Commentary: Buck-passing cannot fix U.S. deficiencies in virus fight

Source: Xinhua| 2020-03-18 22:33:30|Editor: huaxia

BEIJING, March 18 (Xinhua) -- At a critical moment when the world is united in the battle against COVID-19, some U.S. politicians, instead of stepping up epidemic containment efforts on American soil, have kept calling the coronavirus the "Chinese virus" in an attempt to scapegoat China for Washington's lackluster epidemic response.

The World Health Organization (WHO) has guidelines on how to name new human infectious diseases, and COVID-19, the official name for the disease that has affected over 200,000 worldwide, was deliberately chosen to "avoid stigmatization."

Going against the international consensus, Washington exploits such racist terms for cheap political gains, using the virus as a weapon to smear China. Yet such a political scheme won't quell domestic criticism of the White House over the coronavirus crisis.

Washington is currently under fire for its slow and sloppy response to the virus, which has hit all 50 states throughout the country. Many media outlets have criticized the White House for squandering the precious time China has bought the world to fight against the virus.

In this context, Washington, instead of examining its policies, is trying to deflect attention by stigmatizing other countries. Such a move is malicious.

With 2020 being an election year, the current administration is trying to tighten its grip on the Oval Office. However, the spread of the coronavirus outbreak has roiled U.S. financial markets, leading to the circuit breaker in stock markets being hit for three times in eight days.

Wall Street's bull market has been repeatedly touted as a major policy accomplishment by the White House. And now, as the U.S. economy is likely to enter a recession as a result of the virus, adding uncertainties to the presidential election, the White House desperately needs a scapegoat.
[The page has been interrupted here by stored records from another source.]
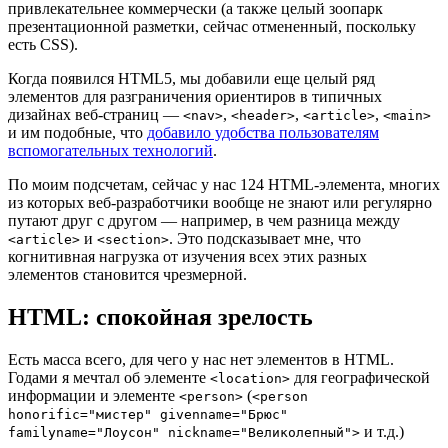
привлекательнее коммерчески (а также целый зоопарк
презентационной разметки, сейчас отмененный, поскольку
есть CSS).
Когда появился HTML5, мы добавили еще целый ряд
элементов для разграничения ориентиров в типичных
дизайнах веб-страниц —
,
,
,
<nav>
<header>
<article>
<main>
и им подобные, что
добавило удобства пользователям
вспомогательных технологий
.
По моим подсчетам, сейчас у нас 124 HTML-элемента, многих
из которых веб-разработчики вообще не знают или регулярно
путают друг с другом — например, в чем разница между
и
. Это подсказывает мне, что
<article>
<section>
когнитивная нагрузка от изучения всех этих разных
элементов становится чрезмерной.
HTML: спокойная зрелость
Есть масса всего, для чего у нас нет элементов в HTML.
Годами я мечтал об элементе
для географической
<location>
информации и элементе
(
<person>
<person
honorific="мистер" givenname="Брюс"
и т.д.)
familyname="Лоусон" nickname="Великолепный">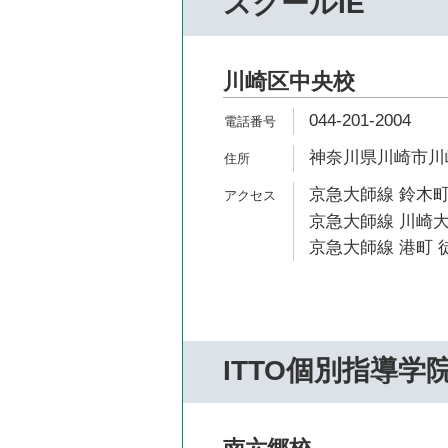
スクールIE
川崎区中央校
044-201-2004
神奈川県川崎市川崎区
京急大師線 鈴木町
京急大師線 川崎大
京急大師線 港町 徒
ITTO個別指導学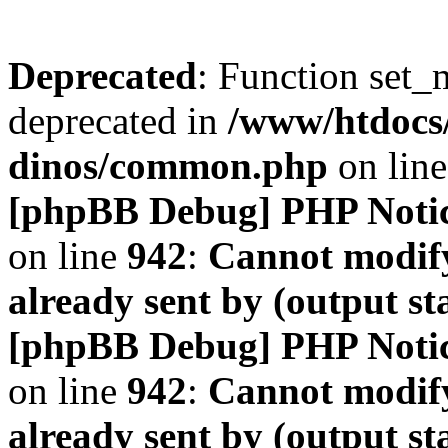
Deprecated
: Function set_
deprecated in
/www/htdocs
dinos/common.php
on lin
[phpBB Debug] PHP Noti
on line
942
:
Cannot modify
already sent by (output s
[phpBB Debug] PHP Noti
on line
942
:
Cannot modify
already sent by (output s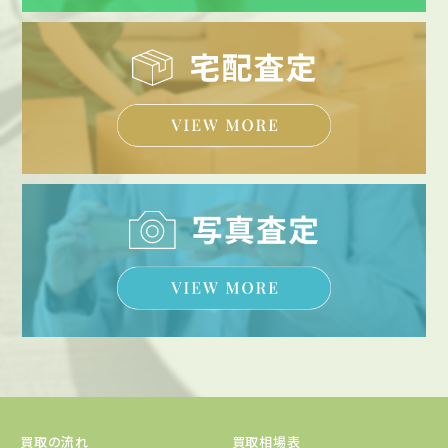
買取の流れ
買取相場表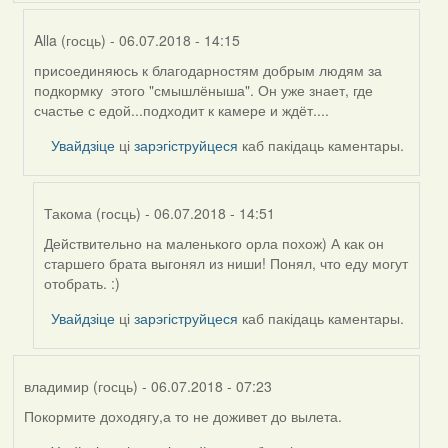
Alla (госць)
- 06.07.2018 - 14:15
присоединяюсь к благодарностям добрым людям за
In
подкормку этого "смышлёныша". Он уже знает, где
reply
счастье с едой...подходит к камере и ждёт....
to
by
Увайдзіце
ці
зарэгіструйцеся
каб пакідаць каментары.
Harrier
Такома (госць)
- 06.07.2018 - 14:51
Действительно на маленького орла похож) А как он
In
старшего брата выгонял из ниши! Понял, что еду могут
reply
отобрать. :)
to
by
Увайдзіце
ці
зарэгіструйцеся
каб пакідаць каментары.
Alla
(госць)
владимир (госць)
- 06.07.2018 - 07:23
Покормите доходягу,а то не доживет до вылета.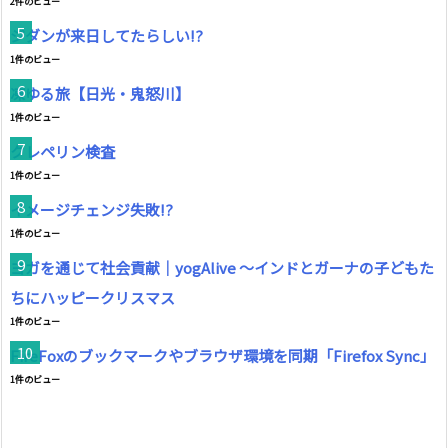
2件のビュー
ジダンが来日してたらしい!?
1件のビュー
凍ゆる旅【日光・鬼怒川】
1件のビュー
クレペリン検査
1件のビュー
イメージチェンジ失敗!?
1件のビュー
ヨガを通じて社会貢献｜yogAlive ～インドとガーナの子どもた
ちにハッピークリスマス
1件のビュー
FireFoxのブックマークやブラウザ環境を同期「Firefox Sync」
1件のビュー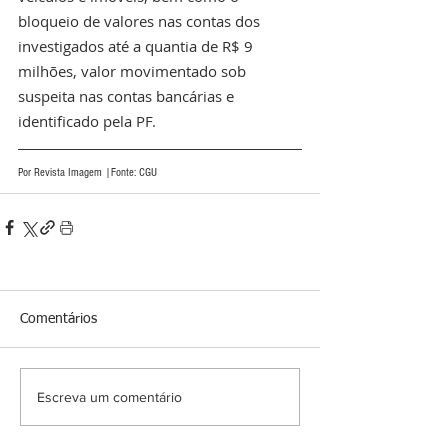
bloqueio de valores nas contas dos 
investigados até a quantia de R$ 9 
milhões, valor movimentado sob 
suspeita nas contas bancárias e 
identificado pela PF.
Por Revista Imagem |Fonte: CGU
Comentários
Escreva um comentário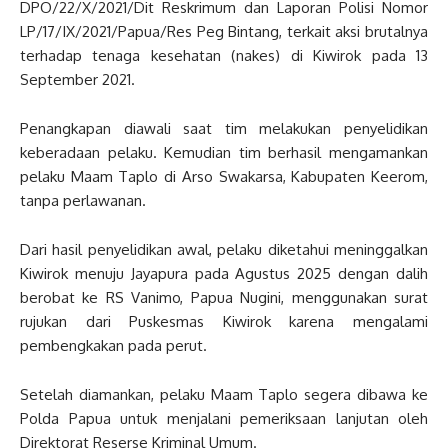
DPO/22/X/2021/Dit Reskrimum dan Laporan Polisi Nomor
LP/17/IX/2021/Papua/Res Peg Bintang, terkait aksi brutalnya
terhadap tenaga kesehatan (nakes) di Kiwirok pada 13
September 2021.
Penangkapan diawali saat tim melakukan penyelidikan
keberadaan pelaku. Kemudian tim berhasil mengamankan
pelaku Maam Taplo di Arso Swakarsa, Kabupaten Keerom,
tanpa perlawanan.
Dari hasil penyelidikan awal, pelaku diketahui meninggalkan
Kiwirok menuju Jayapura pada Agustus 2025 dengan dalih
berobat ke RS Vanimo, Papua Nugini, menggunakan surat
rujukan dari Puskesmas Kiwirok karena mengalami
pembengkakan pada perut.
Setelah diamankan, pelaku Maam Taplo segera dibawa ke
Polda Papua untuk menjalani pemeriksaan lanjutan oleh
Direktorat Reserse Kriminal Umum.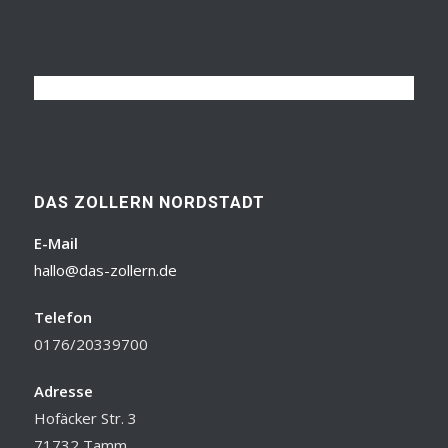
DAS ZOLLERN NORDSTADT
E-Mail
hallo@das-zollern.de
Telefon
0176/20339700
Adresse
Hofäcker Str. 3
71732 Tamm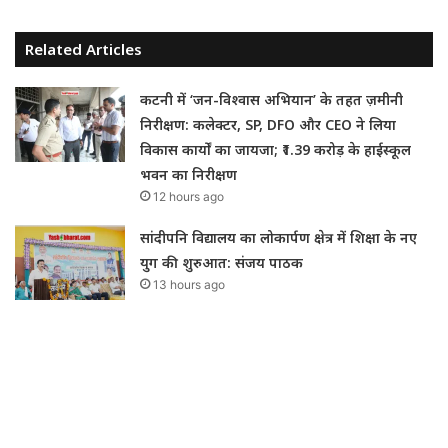
Related Articles
कटनी में ‘जन-विश्वास अभियान’ के तहत ज़मीनी
निरीक्षण: कलेक्टर, SP, DFO और CEO ने लिया
विकास कार्यों का जायजा; ₹1.39 करोड़ के हाईस्कूल
भवन का निरीक्षण
12 hours ago
सांदीपनि विद्यालय का लोकार्पण क्षेत्र में शिक्षा के नए
युग की शुरुआत: संजय पाठक
13 hours ago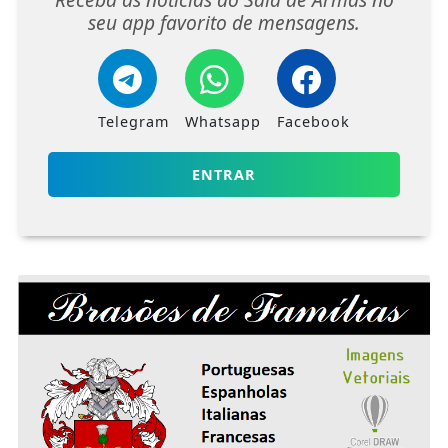
seu app favorito de mensagens.
Telegram
Whatsapp
Facebook
ENTRAR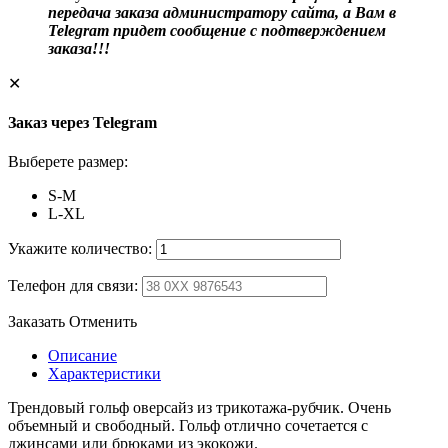
передача заказа администратору сайта, а Вам в
Telegram придет сообщение с подтверждением
заказа!!!
✕
Заказ через Telegram
Выберете размер:
S-M
L-XL
Укажите количество:
Телефон для связи:
Заказать
Отменить
Описание
Характеристики
Трендовый гольф оверсайз из трикотажа-рубчик. Очень
объемный и свободный. Гольф отлично сочетается с
джинсами или брюками из экокожи.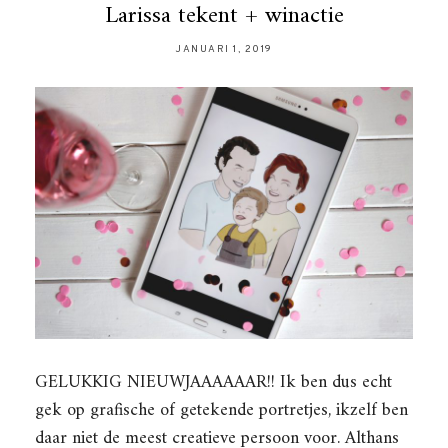
Larissa tekent + winactie
JANUARI 1, 2019
GELUKKIG NIEUWJAAAAAAR!! Ik ben dus echt
gek op grafische of getekende portretjes, ikzelf ben
daar niet de meest creatieve persoon voor. Althans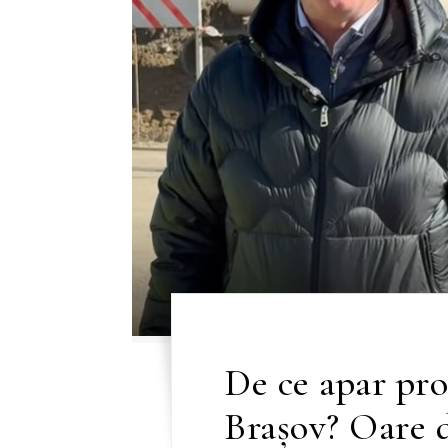
De ce apar pr
Brașov? Oare 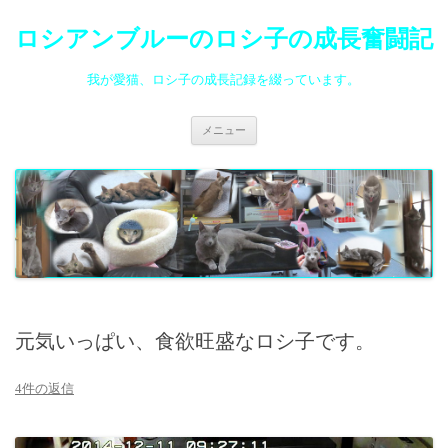
ロシアンブルーのロシ子の成長奮闘記
我が愛猫、ロシ子の成長記録を綴っています。
コ
メニュー
ン
テ
ン
ツ
へ
ス
キ
ッ
プ
元気いっぱい、食欲旺盛なロシ子です。
4件の返信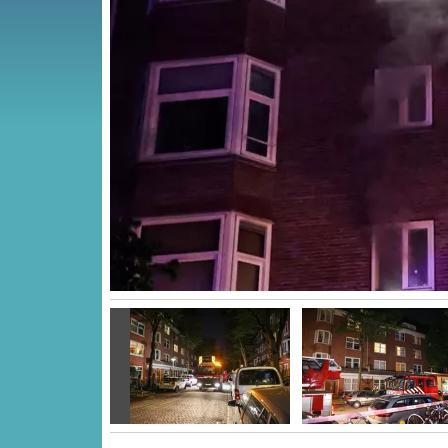
Vorige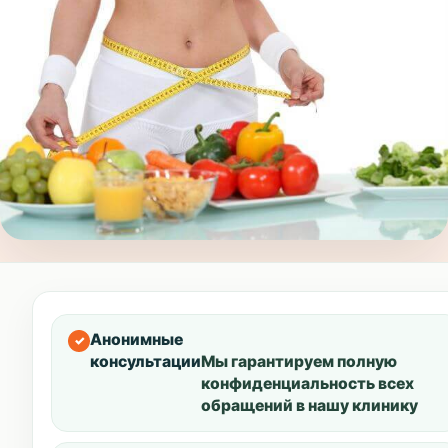
Анонимные
консультации
Мы гарантируем полную
конфиденциальность всех
обращений в нашу клинику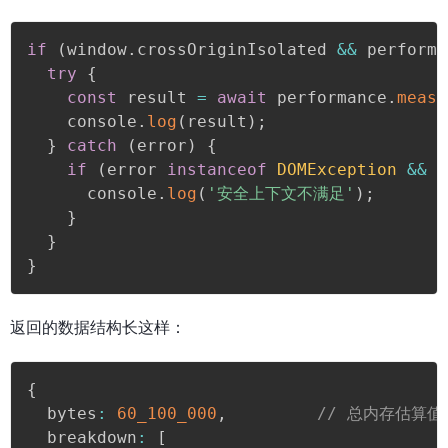
if
(
window
.
crossOriginIsolated 
&&
 performa
try
{
const
 result 
=
await
 performance
.
measu
    console
.
log
(
result
)
;
}
catch
(
error
)
{
if
(
error 
instanceof
DOMException
&&
 e
      console
.
log
(
'安全上下文不满足'
)
;
}
}
}
返回的数据结构长这样：
{

  bytes
:
60_100_000
,
// 总内存估算值
  breakdown
:
[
China, unsurprisingly, seems to fit the bill.

Buck-passing is nothing new, if one has observed U.S. politics in recent years. There are always some politicians who habitually blame China for domestic problems.

Stephen Roach, a senior fellow at Yale University's Jackson Institute of Global Affairs, pointed out why this is the case. "Sadly, fixating on scapegoats is apparently much easier than taking a long, hard look in the mirror," he said.

Smearing China will neither stop the spread of the epidemic in the United States, nor fix the problems the U.S. politicians themselves have created. In these critical times, China-bashers in Washington should wake up to the fact and join the international community in fighting the disease -- the common enemy currently facing mankind.